Information shown
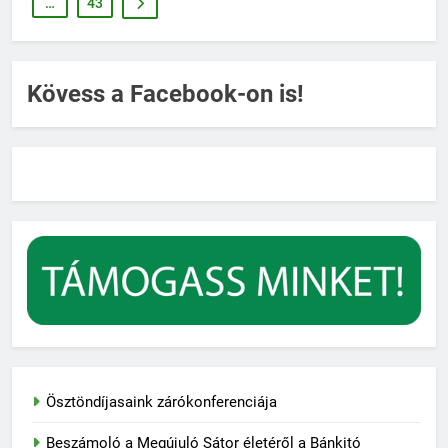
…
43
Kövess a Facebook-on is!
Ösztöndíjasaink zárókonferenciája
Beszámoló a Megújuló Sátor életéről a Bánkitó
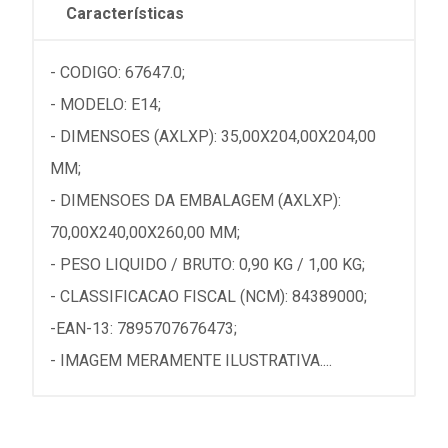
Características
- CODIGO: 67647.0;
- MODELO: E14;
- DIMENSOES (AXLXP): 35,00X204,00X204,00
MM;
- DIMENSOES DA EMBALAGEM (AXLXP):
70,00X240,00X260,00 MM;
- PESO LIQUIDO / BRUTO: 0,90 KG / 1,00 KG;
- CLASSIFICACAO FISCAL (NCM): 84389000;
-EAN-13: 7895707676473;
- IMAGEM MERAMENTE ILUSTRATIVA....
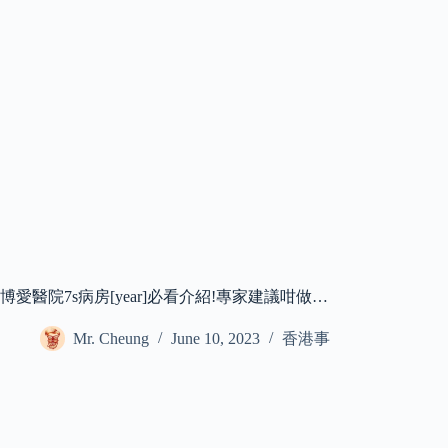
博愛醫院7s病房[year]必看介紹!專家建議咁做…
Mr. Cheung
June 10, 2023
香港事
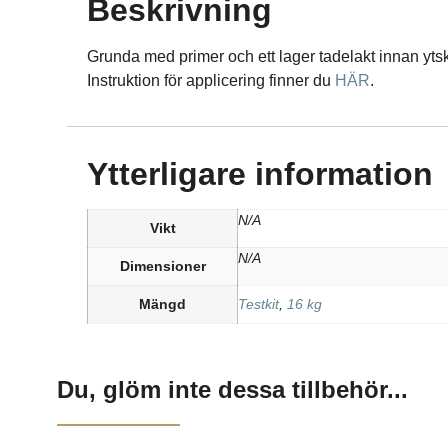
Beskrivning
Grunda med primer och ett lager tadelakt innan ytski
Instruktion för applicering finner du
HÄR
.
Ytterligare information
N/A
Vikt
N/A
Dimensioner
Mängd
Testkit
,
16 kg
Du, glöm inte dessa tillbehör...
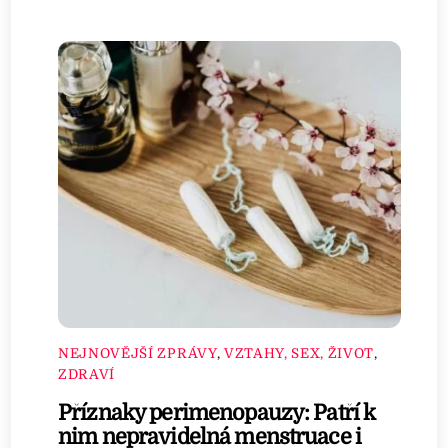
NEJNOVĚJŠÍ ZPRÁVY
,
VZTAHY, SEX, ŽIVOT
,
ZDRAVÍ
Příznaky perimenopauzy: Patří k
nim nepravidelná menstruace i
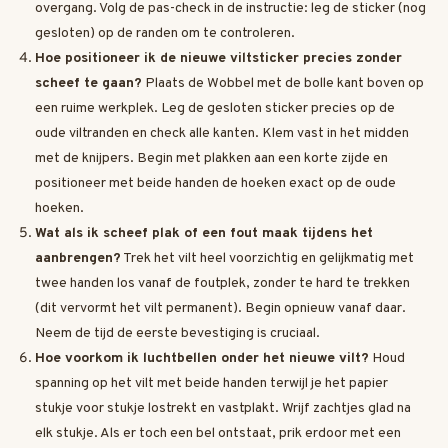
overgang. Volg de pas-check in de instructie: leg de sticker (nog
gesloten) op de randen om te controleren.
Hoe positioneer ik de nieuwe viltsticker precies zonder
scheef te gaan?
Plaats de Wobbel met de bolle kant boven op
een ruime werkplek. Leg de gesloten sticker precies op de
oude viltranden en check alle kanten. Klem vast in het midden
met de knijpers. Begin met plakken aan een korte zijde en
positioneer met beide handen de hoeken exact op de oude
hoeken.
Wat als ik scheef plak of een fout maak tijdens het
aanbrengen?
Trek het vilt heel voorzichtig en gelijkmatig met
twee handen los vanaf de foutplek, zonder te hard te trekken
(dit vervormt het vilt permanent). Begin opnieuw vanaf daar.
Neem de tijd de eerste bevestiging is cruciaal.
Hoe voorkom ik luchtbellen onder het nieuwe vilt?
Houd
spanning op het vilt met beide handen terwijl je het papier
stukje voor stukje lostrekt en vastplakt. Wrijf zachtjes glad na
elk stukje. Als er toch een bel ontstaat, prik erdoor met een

Problem to work on
Put the text from all the rows above into a JSON list of strings, with one string for each line and no blank lines. Leave the pictures out of the answer.

Exercise solution
[
  "…",
  "43",
  "Kövess a Facebook-on is!",
  "Ösztöndíjasaink zárókonferenciája",
  "Beszámoló a Megújuló Sátor életéről a Bánkitó",
  "Características",
  "- CODIGO: 67647.0;",
  "- MODELO: E14;",
  "- DIMENSOES (AXLXP): 35,00X204,00X204,00",
  "MM;",
  "- DIMENSOES DA EMBALAGEM (AXLXP):",
  "70,00X240,00X260,00 MM;",
  "- PESO LIQUIDO / BRUTO: 0,90 KG / 1,00 KG;",
  "- CLASSIFICACAO FISCAL (NCM): 84389000;",
  "-EAN-13: 7895707676473;",
  "- IMAGEM MERAMENTE ILUSTRATIVA....",
  "博愛醫院7s病房[year]必看介紹!專家建議咁做…",
  "Mr. Cheung",
  "June 10, 2023",
  "香港事",
  "Beskrivning",
  "Grunda med primer och ett lager tadelakt innan ytski",
  "Instruktion för applicering finner du",
  "HÄR",
  ".",
  "Ytterligare information",
  "N/A",
  "Vikt",
  "N/A",
  "Dimensioner",
  "Mängd",
  "Testkit",
  ",",
  "16 kg",
  "Du, glöm inte dessa tillbehör...",
  "NEJNOVĚJŠÍ ZPRÁVY",
  ",",
  "VZTAHY, SEX, ŽIVOT",
  ",",
  "ZDRAVÍ",
  "Příznaky perimenopauzy: Patří k",
  "nim nepravidelná menstruace i",
  "overgang. Volg de pas-check in de instructie: leg de sticker (nog",
  "gesloten) op de randen om te controleren.",
  "Hoe positioneer ik de nieuwe viltsticker precies zonder",
  "scheef te gaan?",
  "Plaats de Wobbel met de bolle kant boven op",
  "een ruime werkplek. Leg de gesloten sticker precies op de",
  "oude viltranden en check alle kanten. Klem vast in het midden",
  "met de knijpers. Begin met plakken aan een korte zijde en",
  "positioneer met beide handen de hoeken exact op de oude",
  "hoeken.",
  "Wat als ik scheef plak of een fout maak tijdens het",
  "aanbrengen?",
  "Trek het vilt heel voorzichtig en gelijkmatig met",
  "twee handen los vanaf de foutplek, zonder te hard te trekken",
  "(dit vervormt het vilt permanent). Begin opnieuw vanaf daar.",
  "Neem de tijd de eerste bevestiging is cruciaal.",
  "Hoe voorkom ik luchtbellen onder het nieuwe vilt?",
  "Houd",
  "spanning op het vilt met beide handen terwijl je het papier",
  "stukje voor stukje lostrekt en vastplakt. Wrijf zachtjes glad na",
  "elk stukje. Als er toch een bel ontstaat, prik erdoor met een"
]